CHALLENGE: Reproduce the listing below verbatim, line for line, from start to end.
• • • • •
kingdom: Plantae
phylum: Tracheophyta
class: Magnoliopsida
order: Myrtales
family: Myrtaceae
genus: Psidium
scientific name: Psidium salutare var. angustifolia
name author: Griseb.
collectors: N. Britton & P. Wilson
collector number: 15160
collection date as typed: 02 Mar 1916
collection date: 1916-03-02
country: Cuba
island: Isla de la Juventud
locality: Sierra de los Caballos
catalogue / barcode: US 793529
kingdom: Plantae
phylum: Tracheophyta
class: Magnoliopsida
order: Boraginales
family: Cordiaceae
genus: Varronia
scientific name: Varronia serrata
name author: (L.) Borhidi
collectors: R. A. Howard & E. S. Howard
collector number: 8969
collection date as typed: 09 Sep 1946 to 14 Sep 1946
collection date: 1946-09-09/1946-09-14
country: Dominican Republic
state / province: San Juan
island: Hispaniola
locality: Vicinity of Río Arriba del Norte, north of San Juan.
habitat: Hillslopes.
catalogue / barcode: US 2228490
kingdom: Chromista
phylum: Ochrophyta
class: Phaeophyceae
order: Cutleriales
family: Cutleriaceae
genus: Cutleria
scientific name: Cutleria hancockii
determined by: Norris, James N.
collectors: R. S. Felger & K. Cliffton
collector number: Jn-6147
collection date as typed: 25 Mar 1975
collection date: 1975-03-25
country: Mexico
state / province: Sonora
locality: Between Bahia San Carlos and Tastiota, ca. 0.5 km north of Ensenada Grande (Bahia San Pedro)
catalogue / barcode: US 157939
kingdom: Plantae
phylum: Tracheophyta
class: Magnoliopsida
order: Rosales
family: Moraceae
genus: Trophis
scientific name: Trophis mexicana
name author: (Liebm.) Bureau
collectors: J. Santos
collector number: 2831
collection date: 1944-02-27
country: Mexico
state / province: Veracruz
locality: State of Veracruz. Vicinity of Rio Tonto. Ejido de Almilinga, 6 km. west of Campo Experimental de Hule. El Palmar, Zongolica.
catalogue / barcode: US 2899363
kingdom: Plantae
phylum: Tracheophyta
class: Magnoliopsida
• • • • •
EXPECTED OUTPUT:
kingdom: Plantae
phylum: Tracheophyta
class: Magnoliopsida
order: Myrtales
family: Myrtaceae
genus: Psidium
scientific name: Psidium salutare var. angustifolia
name author: Griseb.
collectors: N. Britton & P. Wilson
collector number: 15160
collection date as typed: 02 Mar 1916
collection date: 1916-03-02
country: Cuba
island: Isla de la Juventud
locality: Sierra de los Caballos
catalogue / barcode: US 793529
kingdom: Plantae
phylum: Tracheophyta
class: Magnoliopsida
order: Boraginales
family: Cordiaceae
genus: Varronia
scientific name: Varronia serrata
name author: (L.) Borhidi
collectors: R. A. Howard & E. S. Howard
collector number: 8969
collection date as typed: 09 Sep 1946 to 14 Sep 1946
collection date: 1946-09-09/1946-09-14
country: Dominican Republic
state / province: San Juan
island: Hispaniola
locality: Vicinity of Río Arriba del Norte, north of San Juan.
habitat: Hillslopes.
catalogue / barcode: US 2228490
kingdom: Chromista
phylum: Ochrophyta
class: Phaeophyceae
order: Cutleriales
family: Cutleriaceae
genus: Cutleria
scientific name: Cutleria hancockii
determined by: Norris, James N.
collectors: R. S. Felger & K. Cliffton
collector number: Jn-6147
collection date as typed: 25 Mar 1975
collection date: 1975-03-25
country: Mexico
state / province: Sonora
locality: Between Bahia San Carlos and Tastiota, ca. 0.5 km north of Ensenada Grande (Bahia San Pedro)
catalogue / barcode: US 157939
kingdom: Plantae
phylum: Tracheophyta
class: Magnoliopsida
order: Rosales
family: Moraceae
genus: Trophis
scientific name: Trophis mexicana
name author: (Liebm.) Bureau
collectors: J. Santos
collector number: 2831
collection date: 1944-02-27
country: Mexico
state / province: Veracruz
locality: State of Veracruz. Vicinity of Rio Tonto. Ejido de Almilinga, 6 km. west of Campo Experimental de Hule. El Palmar, Zongolica.
catalogue / barcode: US 2899363
kingdom: Plantae
phylum: Tracheophyta
class: Magnoliopsida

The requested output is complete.